→ **Fragmento del documento**
_ _ _ _
En algunos casos el fin último es el ejercicio mismo de la facultad (por ejemplo, el fin de la vista es la visión, y no se produce ninguna obra distinta por la vista); en otros, diversamente, se produce algo (por ejemplo, del arte de construir deriva, además de la acción de construir, la casa) [...]. En esos casos en los que no  hay lugar para algún otro producto, además de la actividad, la actividad está dentro de los propios agentes: por ejemplo, la visión está en aquel que ve, el pensamiento en el pensante, la vida en el alma (Met., IX, 1050ª, 1050b).

        Los actos que cumplen siempre de nuevo la potencia-guión son acciones; aquellos que toman su autorización de la potencia-premisa, alcanzando un fin distinto del ejercicio de la facultad, son, sobre todo, kinesis, simples movimientos. El locutor, que tiene por repertorio solamente a la potencia natural del hablar, no se aleja jamás de esta última. La pone en escena, la hace resonar, la ensaya, pero sin avanzar a otra cosa. Por esto, el locutor no realiza movimientos sino acciones.

        El paradojal “guión” del hablante es la potencia del decir, es decir, aquello de lo que depende la existencia de cualquier guión particular. Debemos precisar, aún, que la potencia-partitura se subdivide en dos especies distintas; la lengua histórico-natural y la facultad del lenguaje. El acto de palabra, vale decir, la prestación virtuosa, cumple tanto la una como la otra al unísono: pero se trata nada menos que de formas diversas de dynamis. La lengua, marcada por vicisitudes sociales y culturales, es un repertorio ilimitado de actos lingüísticos potenciales: pensemos, por ejemplo, en el conjunto de frases de amor componibles a partir del peculiar sistema fonético, lexical, gramatical del italiano o del turco. La facultad del lenguaje, dotación biológica común a toda la especie, no equivale de ningún modo, por el contrario, a una clase (ni siquiera indefinida y expansiva) de enunciados eventuales, sino que se identifica con la capacidad genérica de enunciar. Mientras la lengua anticipa como consecuencia, en la forma y el contenido, a los actos concretos que el hablante puede realizar, la facultad es informe y vacía de contenidos: pura potencia indeterminada, siempre heterogénea respecto a algún acto precisable.
_ _ _ _
→ **Tareas por realizar**
1 – Según el fragmento sobre la potencia del decir, ¿en qué dos especies se subdivide la potencia-partitura?
2 – Prosigue el fragmento sobre la potencia del decir a partir de su última oración.
_ _ _ _
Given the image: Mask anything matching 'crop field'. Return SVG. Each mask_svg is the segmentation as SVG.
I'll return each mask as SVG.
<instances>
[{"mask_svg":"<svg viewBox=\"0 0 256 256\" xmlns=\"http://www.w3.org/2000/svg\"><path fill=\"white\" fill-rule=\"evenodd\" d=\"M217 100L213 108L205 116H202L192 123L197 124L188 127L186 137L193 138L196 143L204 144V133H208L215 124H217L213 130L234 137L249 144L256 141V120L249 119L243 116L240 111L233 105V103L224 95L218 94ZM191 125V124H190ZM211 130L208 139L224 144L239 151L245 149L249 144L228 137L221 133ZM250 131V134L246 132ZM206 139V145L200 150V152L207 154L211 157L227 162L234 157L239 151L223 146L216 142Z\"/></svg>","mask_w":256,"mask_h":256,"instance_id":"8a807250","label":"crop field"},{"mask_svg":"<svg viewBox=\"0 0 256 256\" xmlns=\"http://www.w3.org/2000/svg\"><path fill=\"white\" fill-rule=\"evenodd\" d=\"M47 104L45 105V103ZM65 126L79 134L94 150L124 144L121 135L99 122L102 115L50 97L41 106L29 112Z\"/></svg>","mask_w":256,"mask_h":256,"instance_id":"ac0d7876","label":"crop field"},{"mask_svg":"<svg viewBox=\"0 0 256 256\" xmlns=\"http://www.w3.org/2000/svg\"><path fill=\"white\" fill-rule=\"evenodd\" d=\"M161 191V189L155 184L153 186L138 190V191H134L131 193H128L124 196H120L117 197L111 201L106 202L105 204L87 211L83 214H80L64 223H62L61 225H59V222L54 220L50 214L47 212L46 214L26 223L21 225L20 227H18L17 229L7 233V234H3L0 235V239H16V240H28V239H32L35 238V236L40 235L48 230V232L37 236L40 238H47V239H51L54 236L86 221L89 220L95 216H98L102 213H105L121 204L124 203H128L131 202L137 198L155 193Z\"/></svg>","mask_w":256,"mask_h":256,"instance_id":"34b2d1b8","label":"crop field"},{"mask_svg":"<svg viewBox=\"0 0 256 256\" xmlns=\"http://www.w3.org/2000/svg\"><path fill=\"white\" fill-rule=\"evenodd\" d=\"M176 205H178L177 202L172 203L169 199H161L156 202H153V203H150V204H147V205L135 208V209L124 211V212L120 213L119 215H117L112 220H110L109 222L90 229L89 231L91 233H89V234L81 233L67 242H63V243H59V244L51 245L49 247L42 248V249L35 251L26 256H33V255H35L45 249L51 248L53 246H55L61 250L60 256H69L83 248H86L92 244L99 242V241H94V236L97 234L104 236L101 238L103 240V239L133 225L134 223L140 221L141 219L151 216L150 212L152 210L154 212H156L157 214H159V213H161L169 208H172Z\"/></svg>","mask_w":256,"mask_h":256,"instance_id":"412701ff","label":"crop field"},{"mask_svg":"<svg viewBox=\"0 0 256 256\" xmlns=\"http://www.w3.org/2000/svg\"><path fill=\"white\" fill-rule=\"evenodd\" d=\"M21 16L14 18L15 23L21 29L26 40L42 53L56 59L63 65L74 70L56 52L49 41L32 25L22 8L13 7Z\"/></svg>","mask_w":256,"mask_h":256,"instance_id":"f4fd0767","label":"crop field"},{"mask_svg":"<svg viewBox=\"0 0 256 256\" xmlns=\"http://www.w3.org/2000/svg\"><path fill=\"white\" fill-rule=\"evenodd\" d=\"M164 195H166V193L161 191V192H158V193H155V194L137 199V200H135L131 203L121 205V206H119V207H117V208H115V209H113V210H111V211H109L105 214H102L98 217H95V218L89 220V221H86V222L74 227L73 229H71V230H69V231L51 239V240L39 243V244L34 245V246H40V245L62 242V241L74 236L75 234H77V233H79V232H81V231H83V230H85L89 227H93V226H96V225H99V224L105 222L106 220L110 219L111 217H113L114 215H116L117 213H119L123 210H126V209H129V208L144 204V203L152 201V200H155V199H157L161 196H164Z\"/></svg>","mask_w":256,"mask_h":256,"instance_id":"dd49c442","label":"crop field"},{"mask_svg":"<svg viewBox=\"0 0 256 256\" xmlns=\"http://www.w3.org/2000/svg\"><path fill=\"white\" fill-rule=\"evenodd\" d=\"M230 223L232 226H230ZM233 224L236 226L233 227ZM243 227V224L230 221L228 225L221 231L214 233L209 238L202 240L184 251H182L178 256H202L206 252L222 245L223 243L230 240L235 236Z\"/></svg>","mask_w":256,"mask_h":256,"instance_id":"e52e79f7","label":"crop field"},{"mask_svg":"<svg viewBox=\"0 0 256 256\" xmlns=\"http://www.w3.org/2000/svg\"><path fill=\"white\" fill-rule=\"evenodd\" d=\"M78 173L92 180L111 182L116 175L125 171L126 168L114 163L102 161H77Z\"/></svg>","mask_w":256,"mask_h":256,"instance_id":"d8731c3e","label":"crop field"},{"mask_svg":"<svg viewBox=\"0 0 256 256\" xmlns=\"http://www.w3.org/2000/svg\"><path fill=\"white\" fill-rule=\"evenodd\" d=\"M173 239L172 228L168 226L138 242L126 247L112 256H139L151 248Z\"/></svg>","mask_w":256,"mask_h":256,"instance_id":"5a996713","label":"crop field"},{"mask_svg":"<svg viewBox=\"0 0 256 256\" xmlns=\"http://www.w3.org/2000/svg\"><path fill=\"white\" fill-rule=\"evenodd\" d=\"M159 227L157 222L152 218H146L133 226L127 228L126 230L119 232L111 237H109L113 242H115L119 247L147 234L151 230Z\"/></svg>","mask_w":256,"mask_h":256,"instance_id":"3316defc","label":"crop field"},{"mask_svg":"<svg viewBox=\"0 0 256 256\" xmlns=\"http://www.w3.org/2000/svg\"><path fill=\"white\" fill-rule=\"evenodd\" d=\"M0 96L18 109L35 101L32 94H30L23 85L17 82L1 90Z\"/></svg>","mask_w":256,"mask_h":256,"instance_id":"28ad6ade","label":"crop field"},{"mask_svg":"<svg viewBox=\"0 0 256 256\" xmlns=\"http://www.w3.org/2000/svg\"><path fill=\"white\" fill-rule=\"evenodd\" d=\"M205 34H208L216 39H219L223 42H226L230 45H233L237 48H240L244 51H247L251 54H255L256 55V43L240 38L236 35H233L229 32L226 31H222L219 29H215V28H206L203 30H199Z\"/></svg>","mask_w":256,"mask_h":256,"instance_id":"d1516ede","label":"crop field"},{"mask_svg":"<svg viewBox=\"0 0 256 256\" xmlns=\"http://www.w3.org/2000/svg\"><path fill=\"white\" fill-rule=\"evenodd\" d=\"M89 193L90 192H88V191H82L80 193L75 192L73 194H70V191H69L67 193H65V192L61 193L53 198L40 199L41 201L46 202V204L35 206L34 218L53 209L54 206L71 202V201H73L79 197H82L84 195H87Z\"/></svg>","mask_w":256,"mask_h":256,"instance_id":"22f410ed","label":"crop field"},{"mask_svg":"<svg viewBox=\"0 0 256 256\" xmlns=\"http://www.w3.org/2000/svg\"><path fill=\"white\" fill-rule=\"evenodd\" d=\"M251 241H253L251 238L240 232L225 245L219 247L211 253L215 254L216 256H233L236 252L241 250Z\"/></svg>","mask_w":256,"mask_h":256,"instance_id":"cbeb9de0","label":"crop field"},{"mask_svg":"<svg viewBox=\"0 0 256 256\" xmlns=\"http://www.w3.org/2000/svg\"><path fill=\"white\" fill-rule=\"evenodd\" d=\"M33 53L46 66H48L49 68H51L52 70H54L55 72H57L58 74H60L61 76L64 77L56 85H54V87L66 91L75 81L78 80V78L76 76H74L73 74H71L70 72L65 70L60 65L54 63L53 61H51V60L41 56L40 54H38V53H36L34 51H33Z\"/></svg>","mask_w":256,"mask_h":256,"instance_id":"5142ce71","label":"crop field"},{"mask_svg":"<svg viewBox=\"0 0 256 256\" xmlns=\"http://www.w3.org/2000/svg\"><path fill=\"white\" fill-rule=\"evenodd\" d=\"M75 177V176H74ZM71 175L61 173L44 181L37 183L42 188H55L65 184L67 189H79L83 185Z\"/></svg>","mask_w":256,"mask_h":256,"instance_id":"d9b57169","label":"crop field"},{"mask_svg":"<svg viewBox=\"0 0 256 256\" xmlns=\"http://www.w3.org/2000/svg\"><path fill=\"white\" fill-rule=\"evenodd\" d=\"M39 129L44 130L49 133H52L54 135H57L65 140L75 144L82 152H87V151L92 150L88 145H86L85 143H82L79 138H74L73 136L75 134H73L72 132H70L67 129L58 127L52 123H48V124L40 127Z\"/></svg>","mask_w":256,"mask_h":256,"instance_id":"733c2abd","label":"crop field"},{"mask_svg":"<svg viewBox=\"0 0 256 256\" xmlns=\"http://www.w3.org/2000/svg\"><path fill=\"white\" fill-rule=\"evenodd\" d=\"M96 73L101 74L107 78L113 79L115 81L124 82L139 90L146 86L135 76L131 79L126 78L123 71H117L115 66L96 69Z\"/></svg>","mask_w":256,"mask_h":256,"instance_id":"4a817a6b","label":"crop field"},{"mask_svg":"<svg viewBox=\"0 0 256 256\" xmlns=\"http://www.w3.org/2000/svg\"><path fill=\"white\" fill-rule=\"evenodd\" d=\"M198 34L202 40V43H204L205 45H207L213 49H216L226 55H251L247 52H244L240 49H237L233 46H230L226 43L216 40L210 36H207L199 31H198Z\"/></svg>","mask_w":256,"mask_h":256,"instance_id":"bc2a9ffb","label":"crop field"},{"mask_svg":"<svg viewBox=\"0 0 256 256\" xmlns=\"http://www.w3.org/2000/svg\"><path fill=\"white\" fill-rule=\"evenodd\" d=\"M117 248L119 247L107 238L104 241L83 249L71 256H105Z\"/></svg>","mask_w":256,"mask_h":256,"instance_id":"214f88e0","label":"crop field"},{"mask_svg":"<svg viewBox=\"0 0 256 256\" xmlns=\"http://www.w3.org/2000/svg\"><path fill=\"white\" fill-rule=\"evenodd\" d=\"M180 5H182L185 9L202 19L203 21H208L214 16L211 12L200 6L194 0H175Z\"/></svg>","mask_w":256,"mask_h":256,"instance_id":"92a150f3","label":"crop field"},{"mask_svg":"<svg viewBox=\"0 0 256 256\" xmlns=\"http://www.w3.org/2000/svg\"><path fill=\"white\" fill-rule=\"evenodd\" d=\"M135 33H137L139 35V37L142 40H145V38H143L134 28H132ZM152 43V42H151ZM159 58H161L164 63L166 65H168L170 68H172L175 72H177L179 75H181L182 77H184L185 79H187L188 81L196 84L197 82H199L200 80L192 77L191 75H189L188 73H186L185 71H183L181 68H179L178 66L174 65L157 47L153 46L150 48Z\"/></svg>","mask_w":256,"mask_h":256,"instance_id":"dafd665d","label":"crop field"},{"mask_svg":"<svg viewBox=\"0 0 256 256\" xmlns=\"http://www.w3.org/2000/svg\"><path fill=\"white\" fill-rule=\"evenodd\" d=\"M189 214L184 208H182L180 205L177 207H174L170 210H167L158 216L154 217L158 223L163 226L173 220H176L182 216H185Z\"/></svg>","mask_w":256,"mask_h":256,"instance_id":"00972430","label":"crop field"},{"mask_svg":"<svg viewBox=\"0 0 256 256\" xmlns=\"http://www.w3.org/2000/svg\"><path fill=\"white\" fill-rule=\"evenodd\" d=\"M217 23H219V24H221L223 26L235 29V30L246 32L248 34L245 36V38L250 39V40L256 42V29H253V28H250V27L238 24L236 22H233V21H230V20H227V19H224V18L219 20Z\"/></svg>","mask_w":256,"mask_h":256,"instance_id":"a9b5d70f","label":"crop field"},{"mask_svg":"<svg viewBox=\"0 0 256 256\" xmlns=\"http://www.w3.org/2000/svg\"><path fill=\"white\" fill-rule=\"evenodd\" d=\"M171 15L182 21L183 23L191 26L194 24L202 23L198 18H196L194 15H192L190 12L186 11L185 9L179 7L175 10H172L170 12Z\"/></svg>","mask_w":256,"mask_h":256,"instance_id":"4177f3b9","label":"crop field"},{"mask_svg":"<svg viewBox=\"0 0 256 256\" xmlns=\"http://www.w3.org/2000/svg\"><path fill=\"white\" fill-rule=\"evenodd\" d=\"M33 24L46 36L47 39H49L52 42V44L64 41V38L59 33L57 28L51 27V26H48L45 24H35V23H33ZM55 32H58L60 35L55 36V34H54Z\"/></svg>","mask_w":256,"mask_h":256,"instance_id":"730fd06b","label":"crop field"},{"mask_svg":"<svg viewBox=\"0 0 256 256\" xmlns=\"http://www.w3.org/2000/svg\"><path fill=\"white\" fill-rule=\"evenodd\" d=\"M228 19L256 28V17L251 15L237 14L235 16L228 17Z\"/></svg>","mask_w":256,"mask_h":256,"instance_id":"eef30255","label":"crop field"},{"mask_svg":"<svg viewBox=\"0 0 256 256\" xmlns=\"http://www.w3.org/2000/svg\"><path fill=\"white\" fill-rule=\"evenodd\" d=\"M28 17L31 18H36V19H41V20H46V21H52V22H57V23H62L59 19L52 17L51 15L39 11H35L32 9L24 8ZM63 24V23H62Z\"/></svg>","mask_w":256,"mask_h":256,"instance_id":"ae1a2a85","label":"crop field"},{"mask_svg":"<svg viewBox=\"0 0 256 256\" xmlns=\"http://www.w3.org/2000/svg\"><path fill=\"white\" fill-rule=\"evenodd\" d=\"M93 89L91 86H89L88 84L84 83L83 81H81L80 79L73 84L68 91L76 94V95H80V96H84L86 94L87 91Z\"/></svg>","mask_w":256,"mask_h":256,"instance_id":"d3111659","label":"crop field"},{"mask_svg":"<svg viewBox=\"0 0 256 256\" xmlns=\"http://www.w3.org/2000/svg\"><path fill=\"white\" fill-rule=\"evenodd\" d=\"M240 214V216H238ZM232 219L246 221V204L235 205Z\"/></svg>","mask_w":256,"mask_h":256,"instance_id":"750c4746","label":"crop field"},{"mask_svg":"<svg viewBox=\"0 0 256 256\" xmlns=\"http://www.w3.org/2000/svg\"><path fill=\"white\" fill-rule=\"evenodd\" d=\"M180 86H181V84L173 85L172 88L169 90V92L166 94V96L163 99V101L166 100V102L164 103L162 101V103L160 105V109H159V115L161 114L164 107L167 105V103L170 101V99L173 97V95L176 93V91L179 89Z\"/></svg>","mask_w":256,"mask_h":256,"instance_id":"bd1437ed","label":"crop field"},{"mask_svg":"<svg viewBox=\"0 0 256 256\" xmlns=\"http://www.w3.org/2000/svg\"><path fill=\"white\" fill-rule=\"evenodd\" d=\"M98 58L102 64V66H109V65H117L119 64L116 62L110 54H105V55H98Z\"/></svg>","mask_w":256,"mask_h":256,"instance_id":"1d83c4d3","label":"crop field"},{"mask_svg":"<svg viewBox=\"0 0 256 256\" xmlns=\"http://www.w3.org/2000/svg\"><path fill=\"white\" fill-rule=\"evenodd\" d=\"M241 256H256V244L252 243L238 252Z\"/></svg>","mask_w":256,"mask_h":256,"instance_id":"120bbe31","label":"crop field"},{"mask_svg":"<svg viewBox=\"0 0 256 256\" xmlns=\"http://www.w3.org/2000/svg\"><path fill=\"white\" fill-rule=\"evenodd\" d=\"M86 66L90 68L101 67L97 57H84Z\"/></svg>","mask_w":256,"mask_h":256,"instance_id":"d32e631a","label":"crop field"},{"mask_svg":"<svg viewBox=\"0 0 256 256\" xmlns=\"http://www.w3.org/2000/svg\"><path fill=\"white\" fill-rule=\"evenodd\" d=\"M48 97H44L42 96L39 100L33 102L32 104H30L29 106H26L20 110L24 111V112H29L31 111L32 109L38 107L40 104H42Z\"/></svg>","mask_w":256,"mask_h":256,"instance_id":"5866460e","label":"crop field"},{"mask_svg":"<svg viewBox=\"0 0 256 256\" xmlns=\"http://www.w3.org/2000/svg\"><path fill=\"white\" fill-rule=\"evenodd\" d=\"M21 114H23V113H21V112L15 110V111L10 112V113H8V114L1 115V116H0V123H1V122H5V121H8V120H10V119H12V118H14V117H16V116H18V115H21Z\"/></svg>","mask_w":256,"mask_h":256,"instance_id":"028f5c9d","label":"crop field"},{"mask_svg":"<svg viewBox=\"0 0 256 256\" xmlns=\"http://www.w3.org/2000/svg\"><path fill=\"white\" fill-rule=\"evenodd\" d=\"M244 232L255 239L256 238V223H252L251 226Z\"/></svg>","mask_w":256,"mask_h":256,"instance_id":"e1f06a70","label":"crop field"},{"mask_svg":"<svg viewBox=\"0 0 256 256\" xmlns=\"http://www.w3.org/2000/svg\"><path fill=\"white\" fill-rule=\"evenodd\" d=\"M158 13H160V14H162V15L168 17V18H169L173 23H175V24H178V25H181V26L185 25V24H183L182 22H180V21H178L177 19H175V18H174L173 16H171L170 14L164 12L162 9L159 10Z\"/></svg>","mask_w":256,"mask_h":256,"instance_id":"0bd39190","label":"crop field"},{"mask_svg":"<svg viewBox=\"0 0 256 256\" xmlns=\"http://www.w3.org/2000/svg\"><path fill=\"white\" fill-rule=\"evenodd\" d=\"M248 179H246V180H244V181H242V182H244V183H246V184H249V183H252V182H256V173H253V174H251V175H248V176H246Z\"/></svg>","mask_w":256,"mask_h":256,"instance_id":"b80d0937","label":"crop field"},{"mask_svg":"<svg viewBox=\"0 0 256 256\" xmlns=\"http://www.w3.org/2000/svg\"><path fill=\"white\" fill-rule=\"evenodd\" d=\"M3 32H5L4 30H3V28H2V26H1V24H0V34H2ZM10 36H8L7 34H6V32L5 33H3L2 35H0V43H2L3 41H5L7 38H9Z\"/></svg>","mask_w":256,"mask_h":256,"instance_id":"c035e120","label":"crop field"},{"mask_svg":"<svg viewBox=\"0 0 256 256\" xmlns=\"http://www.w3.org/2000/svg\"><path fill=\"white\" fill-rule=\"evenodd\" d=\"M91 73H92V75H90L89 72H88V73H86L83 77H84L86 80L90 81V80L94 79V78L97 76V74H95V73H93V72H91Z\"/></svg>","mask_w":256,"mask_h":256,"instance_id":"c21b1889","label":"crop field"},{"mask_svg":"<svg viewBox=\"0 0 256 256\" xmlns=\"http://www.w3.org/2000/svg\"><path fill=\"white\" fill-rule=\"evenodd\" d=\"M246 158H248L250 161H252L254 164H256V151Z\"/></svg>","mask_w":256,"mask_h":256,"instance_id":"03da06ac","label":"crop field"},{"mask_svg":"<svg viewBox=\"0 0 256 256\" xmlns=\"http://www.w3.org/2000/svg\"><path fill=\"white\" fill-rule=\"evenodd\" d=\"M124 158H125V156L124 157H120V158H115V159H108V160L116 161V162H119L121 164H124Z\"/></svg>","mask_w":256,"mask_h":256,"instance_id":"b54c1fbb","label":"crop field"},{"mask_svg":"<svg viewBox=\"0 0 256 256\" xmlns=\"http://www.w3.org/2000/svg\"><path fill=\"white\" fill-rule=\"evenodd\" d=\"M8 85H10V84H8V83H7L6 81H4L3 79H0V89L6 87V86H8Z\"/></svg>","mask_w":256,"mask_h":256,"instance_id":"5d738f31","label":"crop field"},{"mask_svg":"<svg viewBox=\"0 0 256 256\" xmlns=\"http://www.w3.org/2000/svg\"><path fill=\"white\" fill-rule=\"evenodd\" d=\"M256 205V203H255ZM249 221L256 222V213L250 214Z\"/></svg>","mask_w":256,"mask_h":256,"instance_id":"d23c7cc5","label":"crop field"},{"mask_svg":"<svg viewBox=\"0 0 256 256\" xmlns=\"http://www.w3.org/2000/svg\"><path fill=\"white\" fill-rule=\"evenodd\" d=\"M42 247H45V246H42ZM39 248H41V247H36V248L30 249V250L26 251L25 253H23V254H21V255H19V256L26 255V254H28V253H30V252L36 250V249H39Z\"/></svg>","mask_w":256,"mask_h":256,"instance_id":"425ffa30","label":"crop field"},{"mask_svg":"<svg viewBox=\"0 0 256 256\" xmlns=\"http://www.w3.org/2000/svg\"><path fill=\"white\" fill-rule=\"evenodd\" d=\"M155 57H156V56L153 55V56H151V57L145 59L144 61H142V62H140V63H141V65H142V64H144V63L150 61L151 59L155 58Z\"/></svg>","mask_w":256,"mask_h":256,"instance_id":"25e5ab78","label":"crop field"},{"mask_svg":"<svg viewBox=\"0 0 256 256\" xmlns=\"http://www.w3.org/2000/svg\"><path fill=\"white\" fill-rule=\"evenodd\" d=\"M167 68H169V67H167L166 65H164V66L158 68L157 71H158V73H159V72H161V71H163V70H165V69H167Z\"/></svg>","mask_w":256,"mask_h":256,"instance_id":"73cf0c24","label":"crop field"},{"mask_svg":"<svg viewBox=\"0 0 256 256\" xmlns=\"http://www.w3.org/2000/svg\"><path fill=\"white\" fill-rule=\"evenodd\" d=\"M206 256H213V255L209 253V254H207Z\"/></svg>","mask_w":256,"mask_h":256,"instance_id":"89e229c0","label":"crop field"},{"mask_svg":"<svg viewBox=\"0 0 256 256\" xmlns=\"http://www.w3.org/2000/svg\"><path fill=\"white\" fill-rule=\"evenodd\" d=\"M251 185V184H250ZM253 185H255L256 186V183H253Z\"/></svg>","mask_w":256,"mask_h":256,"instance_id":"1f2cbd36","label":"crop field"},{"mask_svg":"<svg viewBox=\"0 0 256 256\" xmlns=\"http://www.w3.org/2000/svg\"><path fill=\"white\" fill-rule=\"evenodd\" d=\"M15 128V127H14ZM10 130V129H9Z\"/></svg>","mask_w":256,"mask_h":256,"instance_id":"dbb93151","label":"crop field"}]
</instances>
_ _ _ _
→ **Respuestas**
1 – En la lengua histórico-natural y la facultad del lenguaje.

2 –
        La ejecución del guión-lengua se reaprende en el contenido semántico de nuestros enunciados, en su mensaje comunicativo, en suma, en aquello que se dice. Y viceversa: el guión-facultad se deja ver en la misma acción de proferir algo, rompiendo el silencio, en suma, en el hecho de que se habla (cfr. infra, cap. 2). Las dos partituras de aquel artista ejecutante que es el animal lingüístico son siempre concomitantes e inseparables. Aunque en el interior del discurso efectivo una u otra gozan de mejor visibilidad. El guión-lengua es sin duda preeminente cada vez que la atención se dirige al mensaje comunicativo del enunciado. Pero hay ocasiones en las que lo que se dice no tiene ninguna importancia, siendo decisivo el hecho mismo de hablar, de mostrarse a la mirada de los demás como fuente de enunciaciones. He aquí que, cuando se comunica que se está comunicando (o sea, cuando sólo cuenta la acción de enunciar, no el texto determinado del enunciado), entonces resulta literalmente cierto que “el fin último es el ejercicio mismo de la facultad”.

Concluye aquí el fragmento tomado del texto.